(Collected data)
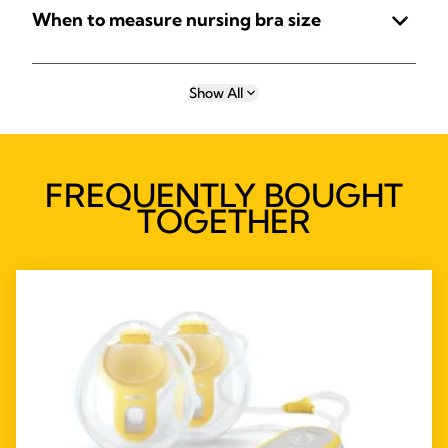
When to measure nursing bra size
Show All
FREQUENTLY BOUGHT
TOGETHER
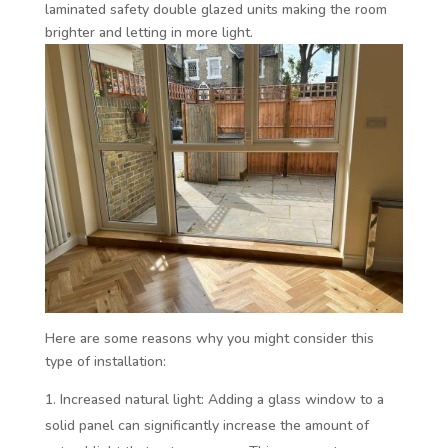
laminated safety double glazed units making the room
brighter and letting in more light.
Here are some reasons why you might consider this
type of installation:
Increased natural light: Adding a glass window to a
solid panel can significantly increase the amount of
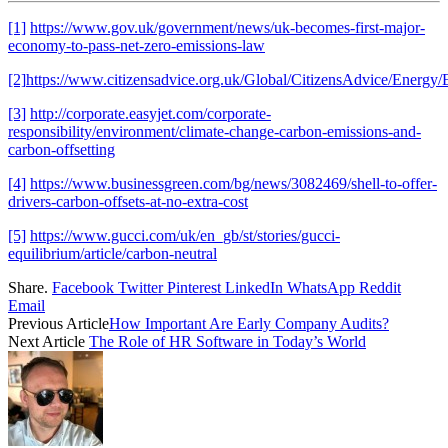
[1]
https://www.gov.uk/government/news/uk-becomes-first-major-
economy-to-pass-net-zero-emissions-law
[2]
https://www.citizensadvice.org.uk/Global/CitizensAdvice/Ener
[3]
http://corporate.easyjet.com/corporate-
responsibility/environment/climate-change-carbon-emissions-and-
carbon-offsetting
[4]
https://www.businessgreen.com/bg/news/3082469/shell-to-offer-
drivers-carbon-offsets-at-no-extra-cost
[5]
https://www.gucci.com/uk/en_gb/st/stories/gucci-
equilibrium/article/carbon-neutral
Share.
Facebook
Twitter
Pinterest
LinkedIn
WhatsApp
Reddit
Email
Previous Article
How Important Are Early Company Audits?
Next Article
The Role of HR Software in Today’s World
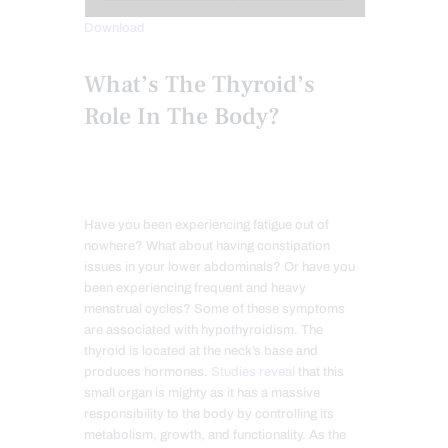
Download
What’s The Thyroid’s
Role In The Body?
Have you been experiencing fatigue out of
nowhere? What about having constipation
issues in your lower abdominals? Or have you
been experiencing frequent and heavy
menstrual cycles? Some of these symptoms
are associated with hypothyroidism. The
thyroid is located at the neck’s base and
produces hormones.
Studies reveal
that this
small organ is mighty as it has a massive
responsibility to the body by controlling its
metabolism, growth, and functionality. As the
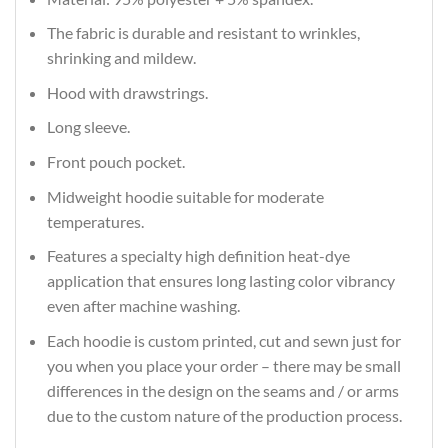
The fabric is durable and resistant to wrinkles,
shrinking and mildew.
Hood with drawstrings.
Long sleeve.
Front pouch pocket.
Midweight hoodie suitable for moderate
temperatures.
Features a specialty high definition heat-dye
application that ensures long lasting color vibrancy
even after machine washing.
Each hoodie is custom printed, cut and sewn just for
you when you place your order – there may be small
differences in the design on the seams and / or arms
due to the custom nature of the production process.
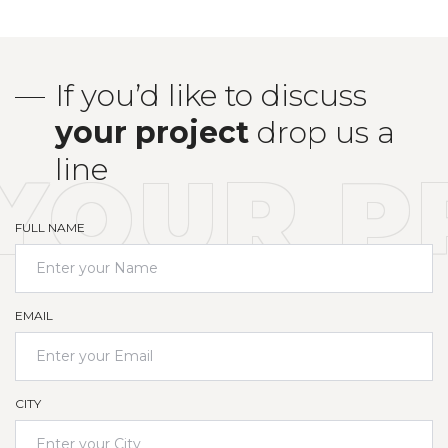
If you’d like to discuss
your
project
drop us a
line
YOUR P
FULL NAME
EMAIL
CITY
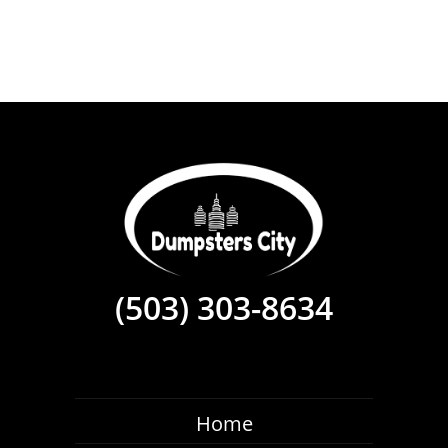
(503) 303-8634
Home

▶ [EXERCISE INSTRUCTIONS]: Your answer must restate the entries word for word and contain no pictures.

▶ [SOLUTION TO THIS EXERCISE]:
When to measure nursing bra size
Show All
FREQUENTLY BOUGHT
TOGETHER
laminated safety double glazed units making the room
brighter and letting in more light.
Here are some reasons why you might consider this
type of installation:
Increased natural light: Adding a glass window to a
solid panel can significantly increase the amount of
[1]
https://www.gov.uk/government/news/uk-becomes-first-major-
economy-to-pass-net-zero-emissions-law
[2]
https://www.citizensadvice.org.uk/Global/CitizensAdvice/Ener
[3]
http://corporate.easyjet.com/corporate-
responsibility/environment/climate-change-carbon-emissions-and-
carbon-offsetting
[4]
https://www.businessgreen.com/bg/news/3082469/shell-to-offer-
drivers-carbon-offsets-at-no-extra-cost
[5]
https://www.gucci.com/uk/en_gb/st/stories/gucci-
equilibrium/article/carbon-neutral
Share.
Facebook
Twitter
Pinterest
LinkedIn
WhatsApp
Reddit
Email
Previous Article
How Important Are Early Company Audits?
Next Article
The Role of HR Software in Today’s World
Download
What’s The Thyroid’s
Role In The Body?
Have you been experiencing fatigue out of
nowhere? What about having constipation
issues in your lower abdominals? Or have you
been experiencing frequent and heavy
menstrual cycles? Some of these symptoms
are associated with hypothyroidism. The
thyroid is located at the neck’s base and
produces hormones.
Studies reveal
that this
small organ is mighty as it has a massive
responsibility to the body by controlling its
metabolism, growth, and functionality. As the
The fabric is durable and resistant to wrinkles,
shrinking and mildew.
Hood with drawstrings.
Long sleeve.
Front pouch pocket.
Midweight hoodie suitable for moderate
temperatures.
Features a specialty high definition heat-dye
application that ensures long lasting color vibrancy
even after machine washing.
Each hoodie is custom printed, cut and sewn just for
you when you place your order – there may be small
differences in the design on the seams and / or arms
due to the custom nature of the production process.
If you’d like to discuss
your
project
drop us a
line
YOUR P
FULL NAME
EMAIL
CITY
(503) 303-8634
Home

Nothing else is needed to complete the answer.